Уныние, охватившее полицейского офицера, легко можно понять. Как и всякая государственная структура, Московская городская полиция функционировала, опираясь на сложившуюся систему писаных и неписаных правил. Первые составляли тот самый Закон, которому полицейские служили, как говорится, «по определению». Вторые – давали им возможность строить взаимоотношения с жителями города на реальной основе.
Суть этих отношений сводилась к тривиальной философии: «Мы денно и нощно охраняем ваш покой. За нашу тяжелую службу казна платит мало, а жизнь все дорожает. Так что извольте облечь вашу благодарность в денежные знаки разного достоинства – соответственно с вашими доходами». Но чтобы такая система существовала без сбоев, требуется придерживаться простого правила: внешне все должно быть шито-крыто, потому что любой скандал приводит в действие законы писаные. И уж совсем плохо, если скандалы начинают следовать один за другим, причем каждый новый еще больше подливает масла в огонь.
Как ни странно, но кража грошовой копилки, совершенная в июле 1910 года городовым Кондратием Букиным, относилась именно к такого рода событиям. И начальство гневалось неспроста – для него в тот момент каждый проступок полицейского был, что нож острый в спину. А все потому, что многие неблаговидные деяния сотрудников московской полиции стали достоянием гласности, и не прощелыга Хлестаков, а самый настоящий, облеченный всеми полномочиями ревизор – сенатор Гарин – предлагал им «садиться без чинов»... на скамью подсудимых. С этим предметом интерьера зала окружного суда либо уже познакомились, либо только собирались познакомиться многие служащие полиции – от околоточного надзирателя Абинякова до самого градоначальника – генерал-майора Рейнбота.
Но прежде чем углубиться в подробности этих событий, думаем, нелишне будет пояснить читателю, кто же были такие городовые, околоточные надзиратели, приставы вкупе с полицмейстерами и градоначальниками. А главное – какую роль играла полиция в жизни Москвы начала прошлого столетия.
В XX век Московская городская полиция вошла, имея структуру и штаты, определенные реформой 1881 года. Согласно ей, столичный город Москва в полицейском отношении был разделен на три отделения, 17 частей и 40 участков, которые, в свою очередь, делились на околотки. К 1914 году, из-за увеличения городской территории, отделений стало четыре, а число участков возросло до 48, однако распределение сил полиции оставляло желать лучшего.

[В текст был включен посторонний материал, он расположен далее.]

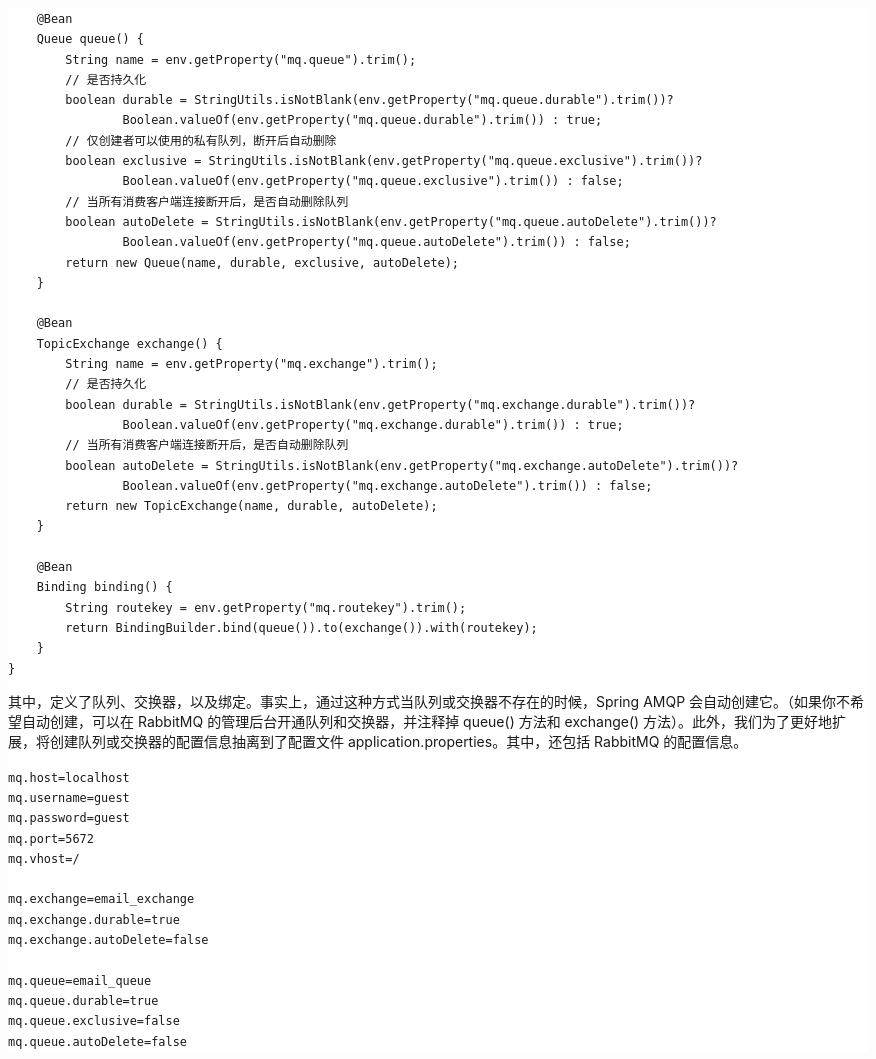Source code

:         @Bean
        Queue queue() {
            String name = env.getProperty("mq.queue").trim();
            // 是否持久化
            boolean durable = StringUtils.isNotBlank(env.getProperty("mq.queue.durable").trim())?
                    Boolean.valueOf(env.getProperty("mq.queue.durable").trim()) : true;
            // 仅创建者可以使用的私有队列，断开后自动删除
            boolean exclusive = StringUtils.isNotBlank(env.getProperty("mq.queue.exclusive").trim())?
                    Boolean.valueOf(env.getProperty("mq.queue.exclusive").trim()) : false;
            // 当所有消费客户端连接断开后，是否自动删除队列
            boolean autoDelete = StringUtils.isNotBlank(env.getProperty("mq.queue.autoDelete").trim())?
                    Boolean.valueOf(env.getProperty("mq.queue.autoDelete").trim()) : false;
            return new Queue(name, durable, exclusive, autoDelete);
        }
    
        @Bean
        TopicExchange exchange() {
            String name = env.getProperty("mq.exchange").trim();
            // 是否持久化
            boolean durable = StringUtils.isNotBlank(env.getProperty("mq.exchange.durable").trim())?
                    Boolean.valueOf(env.getProperty("mq.exchange.durable").trim()) : true;
            // 当所有消费客户端连接断开后，是否自动删除队列
            boolean autoDelete = StringUtils.isNotBlank(env.getProperty("mq.exchange.autoDelete").trim())?
                    Boolean.valueOf(env.getProperty("mq.exchange.autoDelete").trim()) : false;
            return new TopicExchange(name, durable, autoDelete);
        }
    
        @Bean
        Binding binding() {
            String routekey = env.getProperty("mq.routekey").trim();
            return BindingBuilder.bind(queue()).to(exchange()).with(routekey);
        }
    }
    

其中，定义了队列、交换器，以及绑定。事实上，通过这种方式当队列或交换器不存在的时候，Spring AMQP 会自动创建它。（如果你不希望自动创建，可以在
RabbitMQ 的管理后台开通队列和交换器，并注释掉 queue() 方法和 exchange()
方法）。此外，我们为了更好地扩展，将创建队列或交换器的配置信息抽离到了配置文件 application.properties。其中，还包括 RabbitMQ
的配置信息。

    
    
    mq.host=localhost
    mq.username=guest
    mq.password=guest
    mq.port=5672
    mq.vhost=/
    
    mq.exchange=email_exchange
    mq.exchange.durable=true
    mq.exchange.autoDelete=false
    
    mq.queue=email_queue
    mq.queue.durable=true
    mq.queue.exclusive=false
    mq.queue.autoDelete=false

«В Москве есть огромные, густо населенные пространства, так называемые „Новые стройки“, где на тысячу жителей не имеется даже одного полицейского поста! – отмечал В. А. Гиляровский. – 48 участков Москвы разделены крайне беспорядочно как по величине площади и по количеству жителей, так и по численности полицейских постов и внутреннего надзора.
Участки за Каретной-Садовой и к Тверской заставе, где благодаря ипподрому с его азартным тотализатором и массой притонов – играющий и преступный люд, обслуживаются тем же количеством полиции, как, например. 2-й мясницкий и 1-й яузский
[75]и др.Самые управления участков расположены не в центре, а на границе других участков, что является затруднительным для обывателей».
Возглавлял московских блюстителей порядка обер-полицмейстер (с 1.01.1905 г. – градоначальник
[76]), непосредственно подчинявшийся генерал-губернатору. Отделения находились под управлением полицмейстеров, которые контролировали деятельность подчиненных им участковых приставов. Приставы, опираясь на помощников (старших и младших), а также на служащих канцелярии, отвечали за «благочиние» на вверенных им участках. Околотки находились под началом околоточных надзирателей. На самой низшей ступени административно-полицейской лестницы стояли городовые.«Между прочим, – делился воспоминаниями писатель Н. Д. Телешов, – наименование этих полицейских „городовых“ москвичи шутливо относили к нечистой силе, считая, что в лесу есть леший, в воде – водяной, в доме – домовой, а в городе – городовой».
Мы не знаем, сколь часто московским обывателям приходилось встречаться с домовыми и водяными, не говоря уже о лешем, но зато доподлинно известно, что городовые постоянно были, как говорится, в самой гуще народной. В то время жизнь горожан четко регламентировалась сводом «Обязательных постановлений и правил», и следить за их точным исполнением, а также карать за нарушения должны были чины полиции. Рассматривая дореволюционные фотографии улиц и площадей Москвы, довольно часто можно заметить фигуру городового. И это вовсе не ухищрения фотографов – полицейские служители действительно являлись неотъемлемой частью городского пейзажа.